EXTRAIT =>
"""

Par courrier remis en main propre à l'employeur le 31 mars 2019, M. [R] [B] a démissionné de son poste au sein de la SARL ADR67.
Le 1er avril 2019, M. [R] [B] signait un nouveau contrat de travail à durée indéterminée avec la SARL Auto Fourrière [Localité 1] (AFM), dirigée par le même gérant que celui de la SARL ADR67, M. [G] [E], relativement à un poste de dépanneur-remorqueur. Un avenant était immédiatement conclu relativement à la durée de la période d'essai et à la rémunération qui était fixée à 2 000 euros net par mois pour 35 heures de travail par semaine, astreintes incluses.
Après avoir adressé à son employeur un courrier de réclamation daté du 1er avril 2019, M. [R] [B] a démissionné par courrier daté du 16 mai 2019 de son emploi au sein de la SARL AFM.
Par requête introductive d'instance enregistrée au greffe le 3 février 2020, M. [R] [B] a saisi le conseil de prud'hommes de Metz aux fins de :
Juger que la SARL AFM a manqué à ses obligations contractuelles dans l'exécution du contrat de travail de M. [R] [B] ;
Condamner la SARL AFM à verser à M. [R] [B] les sommes suivantes :
. 547 euros brut au titre des heures supplémentaires effectuées ainsi que la somme de 54,70 euros brut au titre des congés payés afférents ;
. 4 667,16 euros brut en compensation des astreintes effectuées ainsi que la somme de 466,71 euros bruts au titre des congés payés y afférents ;
. 12 000 euros net de dommages et intérêts au titre du travail dissimulé dont il a fait l'objet ;
. 6 000 euros net de dommages et intérêts au titre du harcèlement moral dont il a été victime ;
. 4 000 euros net de dommages et intérêts au titre du non-respect des conditions sanitaires et d'hygiène;
. 1 500 euros net de dommages et intérêts au titre du non-respect de la durée quotidienne du travail ;
. 1 500 euros net de dommages et intérêts au titre du non-respect du repos obligatoire ;
. 500 euros net de dommages et intérêts au titre de la résistance abusive s'agissant des documents de fin de contrat;
Ordonner l'exécution provisoire ;
Condamner la SOC à verser à M. [R] [B] la somme de 1 500 euros au titre de l'article 700 du code de procédure civile, ainsi qu'aux entiers frais et dépens de l'instance.

"""

DONNÉES À EXAMINER =>
"""

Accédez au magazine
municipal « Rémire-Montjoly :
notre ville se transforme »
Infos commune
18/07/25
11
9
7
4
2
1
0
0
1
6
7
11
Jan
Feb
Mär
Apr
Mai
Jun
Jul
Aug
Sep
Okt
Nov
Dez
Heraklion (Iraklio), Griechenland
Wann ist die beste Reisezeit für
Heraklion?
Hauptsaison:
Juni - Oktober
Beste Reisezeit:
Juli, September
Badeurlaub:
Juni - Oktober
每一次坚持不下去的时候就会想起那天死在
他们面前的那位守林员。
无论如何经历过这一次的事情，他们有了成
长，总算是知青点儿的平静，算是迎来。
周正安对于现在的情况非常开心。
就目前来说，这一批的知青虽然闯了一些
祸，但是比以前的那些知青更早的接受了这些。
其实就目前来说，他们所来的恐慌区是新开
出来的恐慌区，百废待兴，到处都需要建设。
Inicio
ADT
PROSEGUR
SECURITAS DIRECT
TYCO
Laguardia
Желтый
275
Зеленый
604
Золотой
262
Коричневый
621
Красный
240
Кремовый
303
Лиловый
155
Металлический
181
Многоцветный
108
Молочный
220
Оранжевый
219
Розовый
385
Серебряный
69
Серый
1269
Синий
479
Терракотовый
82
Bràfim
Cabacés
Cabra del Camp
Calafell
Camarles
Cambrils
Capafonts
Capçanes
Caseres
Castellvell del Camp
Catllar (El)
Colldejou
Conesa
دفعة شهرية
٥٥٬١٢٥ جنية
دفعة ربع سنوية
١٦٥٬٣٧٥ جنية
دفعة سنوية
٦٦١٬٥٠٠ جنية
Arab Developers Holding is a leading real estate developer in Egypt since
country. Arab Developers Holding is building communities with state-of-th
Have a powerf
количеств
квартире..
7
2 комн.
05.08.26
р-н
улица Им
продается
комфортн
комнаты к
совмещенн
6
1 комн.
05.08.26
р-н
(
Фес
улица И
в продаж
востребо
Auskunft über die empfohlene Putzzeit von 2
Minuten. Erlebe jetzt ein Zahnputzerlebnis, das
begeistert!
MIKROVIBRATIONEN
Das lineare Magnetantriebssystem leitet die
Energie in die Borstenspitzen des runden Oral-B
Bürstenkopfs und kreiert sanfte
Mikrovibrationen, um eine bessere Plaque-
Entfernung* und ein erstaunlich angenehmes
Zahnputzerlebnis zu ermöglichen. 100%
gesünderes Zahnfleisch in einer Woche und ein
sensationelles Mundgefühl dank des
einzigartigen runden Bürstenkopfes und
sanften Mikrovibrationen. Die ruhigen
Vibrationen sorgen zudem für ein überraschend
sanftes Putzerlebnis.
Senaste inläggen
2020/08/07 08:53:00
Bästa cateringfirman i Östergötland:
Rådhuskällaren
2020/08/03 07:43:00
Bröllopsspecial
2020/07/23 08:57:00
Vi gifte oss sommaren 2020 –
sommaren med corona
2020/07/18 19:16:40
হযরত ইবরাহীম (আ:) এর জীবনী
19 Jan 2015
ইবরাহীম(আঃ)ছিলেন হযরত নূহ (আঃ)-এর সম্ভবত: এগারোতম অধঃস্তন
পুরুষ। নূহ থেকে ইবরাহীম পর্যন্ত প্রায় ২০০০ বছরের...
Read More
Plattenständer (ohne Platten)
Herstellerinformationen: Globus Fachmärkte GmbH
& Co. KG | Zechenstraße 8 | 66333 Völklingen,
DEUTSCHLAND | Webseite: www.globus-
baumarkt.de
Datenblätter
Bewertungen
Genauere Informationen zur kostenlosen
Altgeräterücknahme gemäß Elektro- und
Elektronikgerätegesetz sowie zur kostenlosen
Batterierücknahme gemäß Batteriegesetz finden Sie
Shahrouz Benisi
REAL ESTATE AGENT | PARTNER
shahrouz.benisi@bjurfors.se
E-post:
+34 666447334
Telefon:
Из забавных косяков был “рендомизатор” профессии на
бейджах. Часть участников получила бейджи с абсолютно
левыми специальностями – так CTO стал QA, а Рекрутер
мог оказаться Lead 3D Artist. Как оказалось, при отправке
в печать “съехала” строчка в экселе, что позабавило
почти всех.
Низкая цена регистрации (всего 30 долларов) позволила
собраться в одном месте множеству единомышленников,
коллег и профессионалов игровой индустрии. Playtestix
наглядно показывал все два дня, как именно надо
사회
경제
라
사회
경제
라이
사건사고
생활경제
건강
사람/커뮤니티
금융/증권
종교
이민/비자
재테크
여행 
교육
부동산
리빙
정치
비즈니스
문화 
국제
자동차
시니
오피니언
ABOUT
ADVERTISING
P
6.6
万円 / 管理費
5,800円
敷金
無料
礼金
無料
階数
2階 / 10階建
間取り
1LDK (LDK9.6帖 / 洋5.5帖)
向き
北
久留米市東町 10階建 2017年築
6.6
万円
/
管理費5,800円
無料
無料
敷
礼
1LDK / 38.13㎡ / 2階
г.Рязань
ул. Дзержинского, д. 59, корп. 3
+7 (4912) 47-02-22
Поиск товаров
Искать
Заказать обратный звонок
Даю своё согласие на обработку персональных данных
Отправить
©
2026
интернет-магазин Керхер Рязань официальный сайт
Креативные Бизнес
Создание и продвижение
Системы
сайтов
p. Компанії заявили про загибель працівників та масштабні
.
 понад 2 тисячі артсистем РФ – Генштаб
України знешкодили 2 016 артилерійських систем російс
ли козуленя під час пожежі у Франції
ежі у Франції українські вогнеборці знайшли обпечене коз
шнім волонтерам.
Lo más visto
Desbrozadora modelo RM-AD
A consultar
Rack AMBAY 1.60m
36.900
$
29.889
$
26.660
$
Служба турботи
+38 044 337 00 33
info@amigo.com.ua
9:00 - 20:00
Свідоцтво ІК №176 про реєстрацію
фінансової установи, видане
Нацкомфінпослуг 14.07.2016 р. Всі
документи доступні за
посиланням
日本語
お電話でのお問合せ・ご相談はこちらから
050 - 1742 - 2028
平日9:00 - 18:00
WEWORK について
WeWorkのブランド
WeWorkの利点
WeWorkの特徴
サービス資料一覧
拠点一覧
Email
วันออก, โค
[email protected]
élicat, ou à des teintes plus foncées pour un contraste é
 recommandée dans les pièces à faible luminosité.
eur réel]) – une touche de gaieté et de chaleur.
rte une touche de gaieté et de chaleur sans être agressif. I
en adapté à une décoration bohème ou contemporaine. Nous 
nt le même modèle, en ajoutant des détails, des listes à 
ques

"""

LISTE DES TÂCHES =>
a - Reprends le passage de l'extrait qui va de « Le 1er avril » jusqu'à « semaine, astreintes incluses. », en y remplaçant « dépanneur-remorqueur » par « chauffeur-dépanneur ».
b - Dans l'extrait, relève chaque motif pour lequel des dommages et intérêts sont réclamés, ainsi que le montant demandé pour chacun.

RÉPONSES PAR TÂCHE =>
a -
Le 1er avril 2019, M. [R] [B] signait un nouveau contrat de travail à durée indéterminée avec la SARL Auto Fourrière [Localité 1] (AFM), dirigée par le même gérant que celui de la SARL ADR67, M. [G] [E], relativement à un poste de chauffeur-dépanneur. Un avenant était immédiatement conclu relativement à la durée de la période d'essai et à la rémunération qui était fixée à 2 000 euros net par mois pour 35 heures de travail par semaine, astreintes incluses.

b -
- Travail dissimulé : 12 000 euros net
- Harcèlement moral : 6 000 euros net
- Non-respect des conditions sanitaires et d'hygiène : 4 000 euros net
- Non-respect de la durée quotidienne du travail : 1 500 euros net
- Non-respect du repos obligatoire : 1 500 euros net
- Résistance abusive s'agissant des documents de fin de contrat : 500 euros net